Além disso, as representações maternas permitem um lugar no psiquismo materno afim de que o bebê seja subjetivado, sem ser visto apenas como um pedaço de carne e osso. É por meio das representações maternas que a mulher consegue colocar uma distância entre ela e seu futuro filho, preparando-se para a separação após o parto (Raphael-Leff,1991).
Vários autores (Stern, 1991; Raphael-Leff, 1991; Ammanitti et al., 1999; Piccinini, Ferrari, Levandowski, Lopes & De Nardi, 2003) têm enfatizado a continuidade entre o estilo maternal desenvolvido durante a gravidez e o tipo de maternagem após o parto. A mãe se identifica ou se separa da imagem da própria mãe, antecipando a sua maneira de cuidar da criança e criando uma representação de seu estilo maternal. Fonagy e Steele (1991) indicam que, a partir das representações maternas, é possível prever a qualidade da relação mãe-bebê desde a gravidez. Tal ideia é extremamente importante para uma aplicação clínica.
A permeabilidade do inconsciente materno (Raphael-Leff, 1991), também conhecida como "transparência psíquica" (Bydlowski, 2000), é um modo de funcionamento psíquico característico do processo gestacional, definido brevemente por uma afluência espontânea dos conteúdos até então inconscientes ou subconscientes. Esse funcionamento é fundamental para a criação das representações, que proporcionará a transição da mulher em uma mãe "suficientemente boa", alusão ao termo de Winnicott (1966/2006). A "mãe suficientemente boa" proporciona um ambiente adequado para que o bebê possa desenvolver todas suas competências.
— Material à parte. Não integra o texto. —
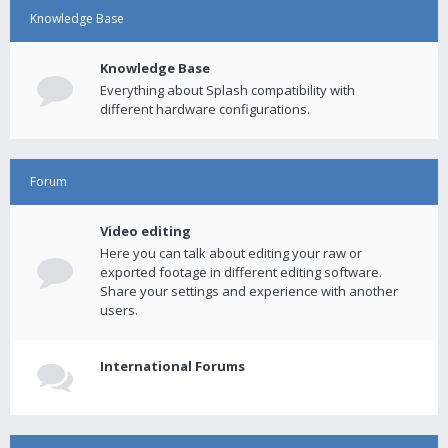
Knowledge Base
Knowledge Base
Everything about Splash compatibility with
different hardware configurations.
Forum
Video editing
Here you can talk about editing your raw or
exported footage in different editing software.
Share your settings and experience with another
users.
International Forums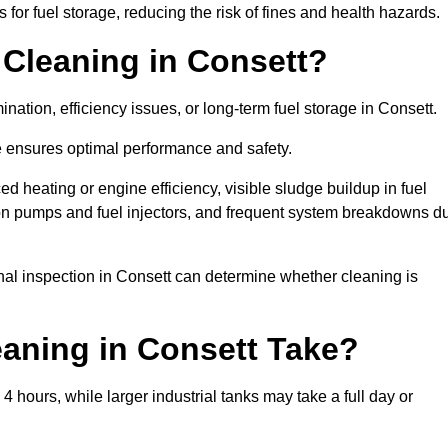
or fuel storage, reducing the risk of fines and health hazards.
Cleaning in Consett?
nation, efficiency issues, or long-term fuel storage in Consett.
e ensures optimal performance and safety.
d heating or engine efficiency, visible sludge buildup in fuel
r on pumps and fuel injectors, and frequent system breakdowns d
onal inspection in Consett can determine whether cleaning is
aning in Consett Take?
4 hours, while larger industrial tanks may take a full day or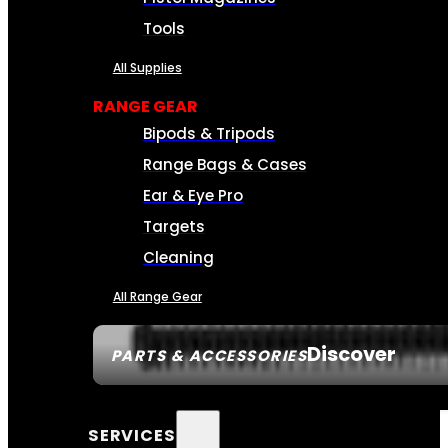
Tools
All Supplies
RANGE GEAR
Bipods & Tripods
Range Bags & Cases
Ear & Eye Pro
Targets
Cleaning
All Range Gear
Discover
PARTS & ACCESSORIES
SERVICES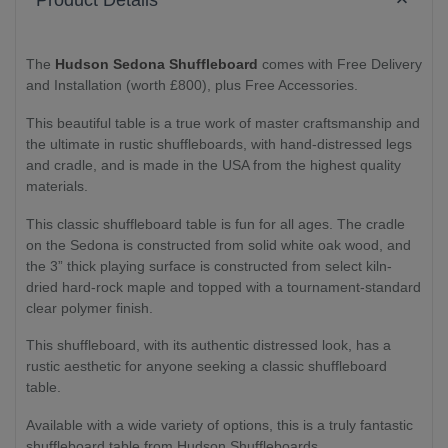
Product Details
The
Hudson Sedona Shuffleboard
comes with Free Delivery
and Installation (worth £800), plus Free Accessories.
This beautiful table is a true work of master craftsmanship and
the ultimate in rustic shuffleboards, with hand-distressed legs
and cradle, and is made in the USA from the highest quality
materials.
This classic shuffleboard table is fun for all ages. The cradle
on the Sedona is constructed from solid white oak wood, and
the 3” thick playing surface is constructed from select kiln-
dried hard-rock maple and topped with a tournament-standard
clear polymer finish.
This shuffleboard, with its authentic distressed look, has a
rustic aesthetic for anyone seeking a classic shuffleboard
table.
Available with a wide variety of options, this is a truly fantastic
shuffleboard table from Hudson Shuffleboards.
Essa passagem reflete o trabalho psíquico feito pela mãe durante a gravidez e resulta no reconhecimento gradual do bebê como um outro (noção de alteridade) em uma dimensão que vai além das representações dos pais (Missonnier, 2010).
Essa transição é oriunda da possibilidade de um desinvestimento gradual do objeto interno (o feto), em benefício da criança, fora da mãe. Mas este processo nem sempre coincide com o nascimento do bebê e pode ser reconhecido como uma passagem para ativar a "preocupação materna primária" de Winnicott (Bydlowski & Golse, 2001).
Winnicott (1956/2000) observou que a "mãe suficientemente boa" autoriza-se a desenvolver a "preocupação materna primária", que é um estado psicológico particular vivido pela mulher desde o final da gravidez até alguns meses depois do parto. A mãe passa por um momento de alienação na função materna, em detrimento do trabalho e das atividades sociais. Neste estado de hipersensibilidade, a mãe está voltada inteiramente para o feto-bebê, em uma forma de identificação entre ela e seu bebê. Winnicott descreve esta preocupação como algo que poderia se comparar a uma doença psíquica, um estado esquizoide, porém normal durante este período, o qual é, de fato, essencial para o exercício da maternidade.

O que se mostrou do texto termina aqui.